Originally Posted by
old tanker
When I was a drill sergeant at Fort Campbell in 1971-1972. Our company had M16A1 rifles from all three manufacturers, Colt, H&R and GM-Hydramatic, with most being GM. When issuing the rifles to each incoming cycle of trainees we made a concerted effort to ensure all the left handed shooters were issued Colts. Our observation then was that the Colts tended to eject brass pretty much straight out the side. The H&R seemed to have no discernible tendency while the Hydramatics very much toward the rear. On the ranges we always put all the left handed shooters together on the left end of the firing line. A trainee with hot brass down his shirt and a loaded rifle in his hands could generate more excitement than you wanted.
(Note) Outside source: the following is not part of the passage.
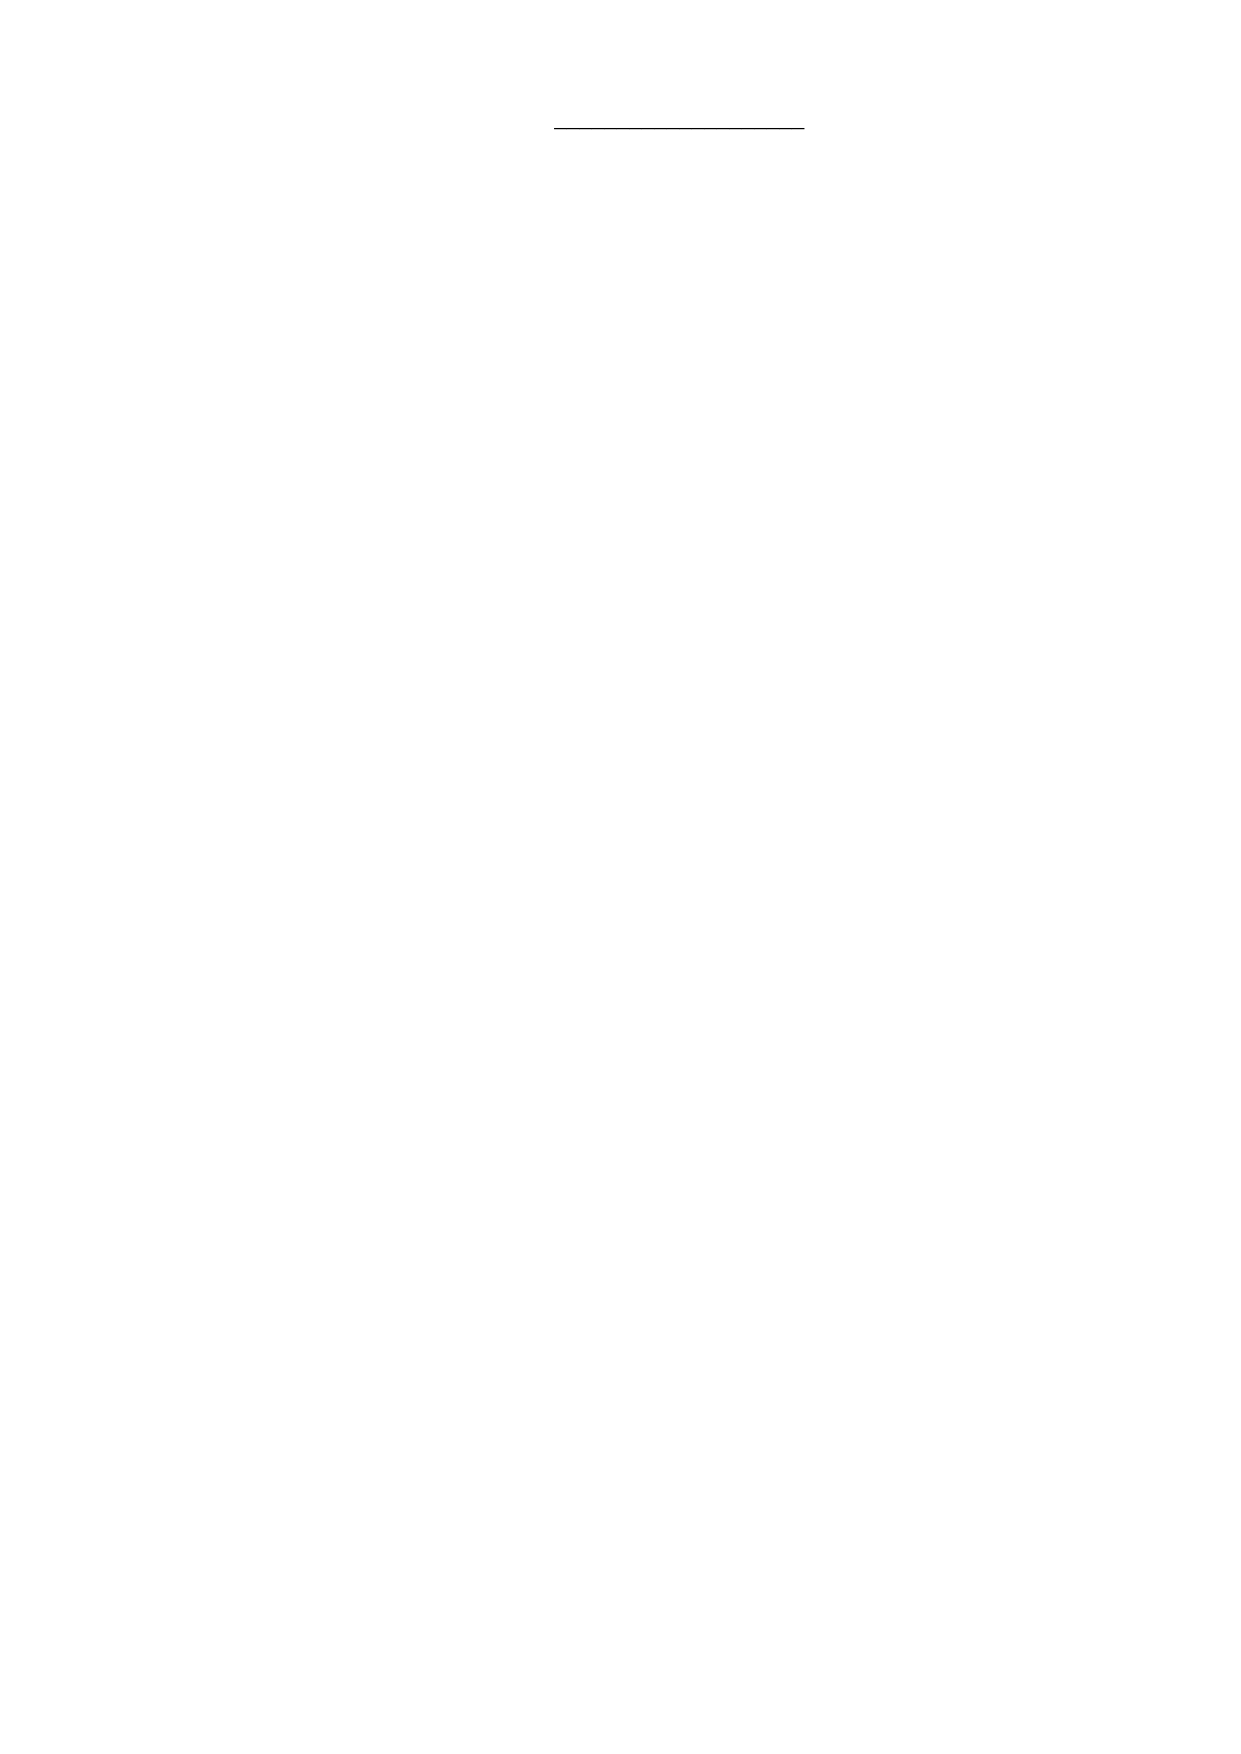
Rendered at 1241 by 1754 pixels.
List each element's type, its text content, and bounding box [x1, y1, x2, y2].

subtitle ____________________ [177, 103, 1181, 131]
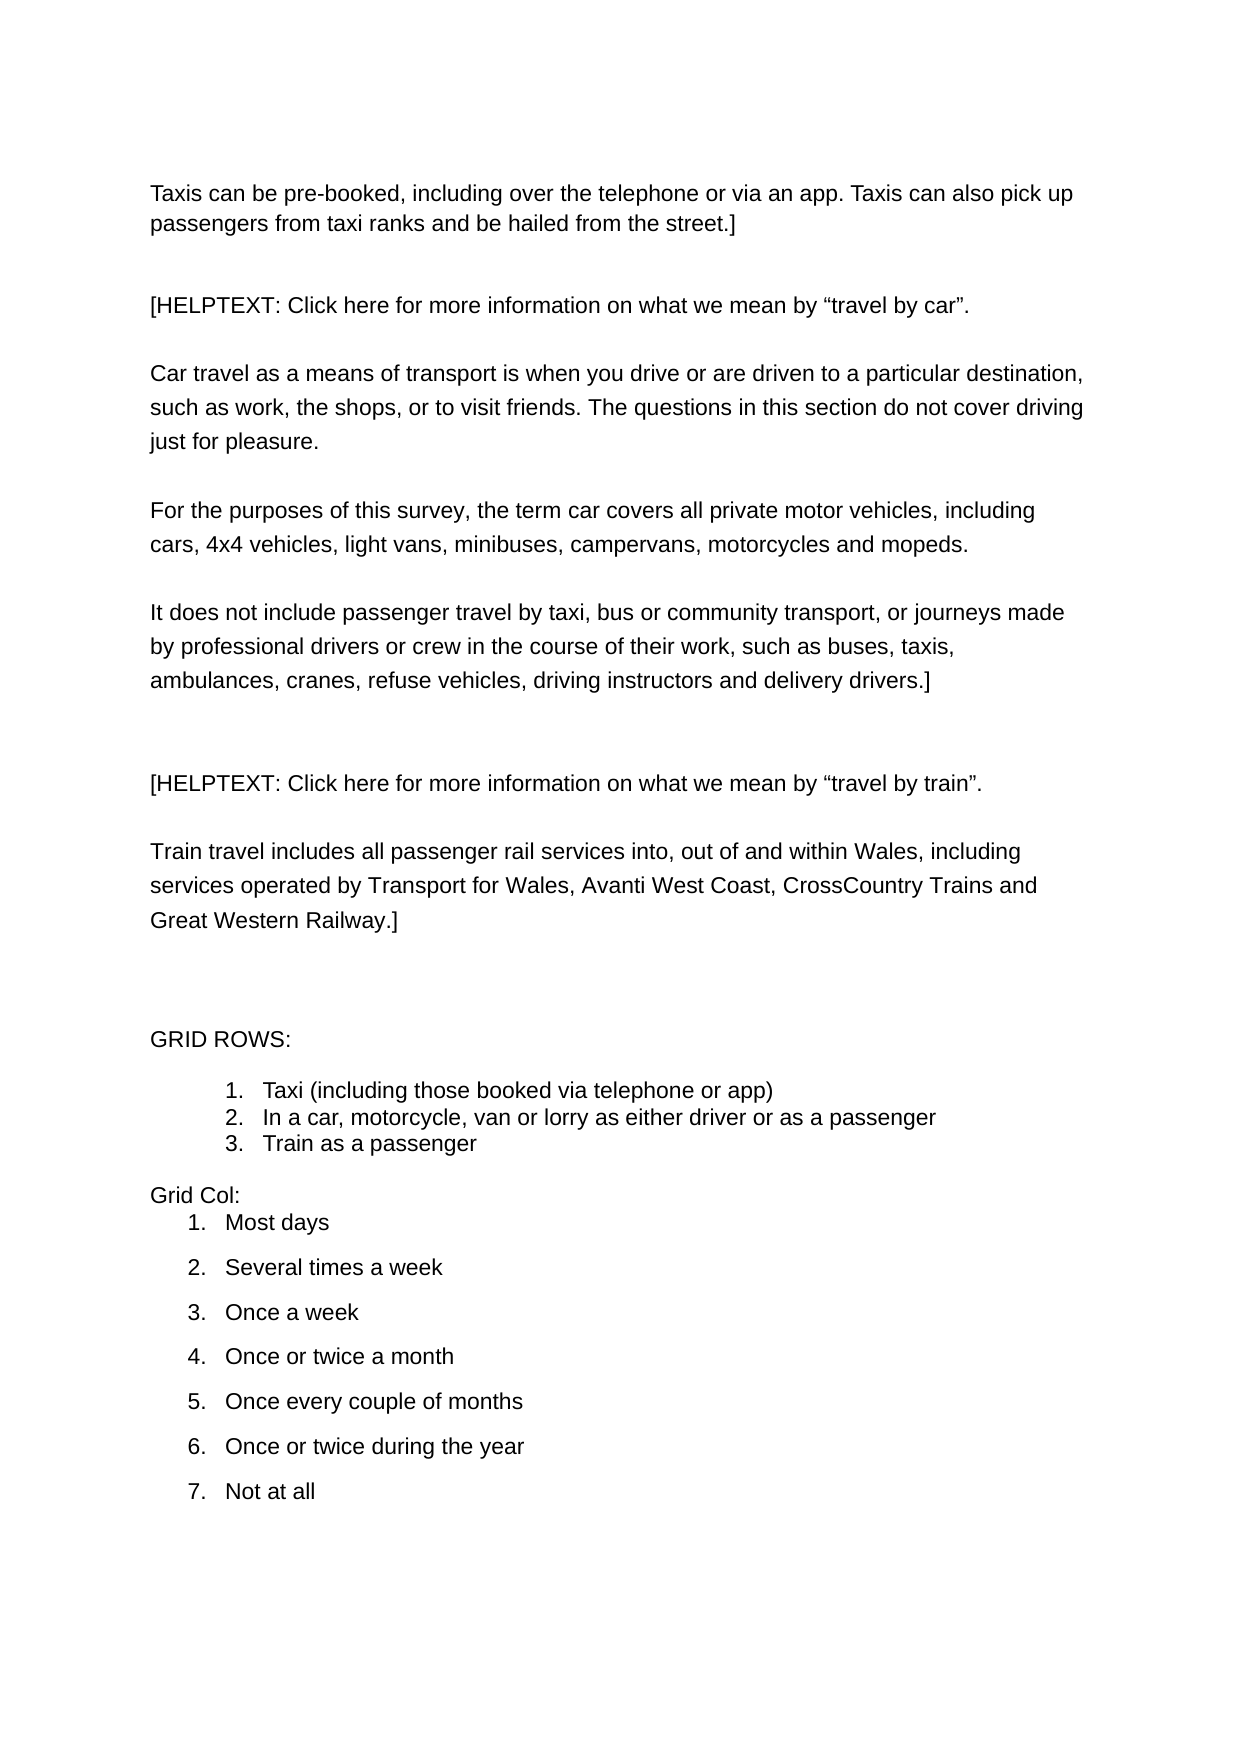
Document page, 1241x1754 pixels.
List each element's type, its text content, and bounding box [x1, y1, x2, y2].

Along about this time PS MAGAZINE, the Army's Preventative Maintenance "comic book" actually "advertised" a plastic brass deflector that snapped into the hole in the charging handle and advised "southpaws" how to get one through the Training Aids Support Office or "TASO" or by the Training Audiovisual Service Center or "TASC."
You can see in the picture that it is plainly marked "TASO-FJSC," having been produced by the Training Aids Support Office, Fort Jackson, South Carolina
That's new to me, you learn something new every day!
I have to ask, what the difference in manufacturing between M16A1 contractors that allowed a different ejection pattern, different extractor profile perhaps?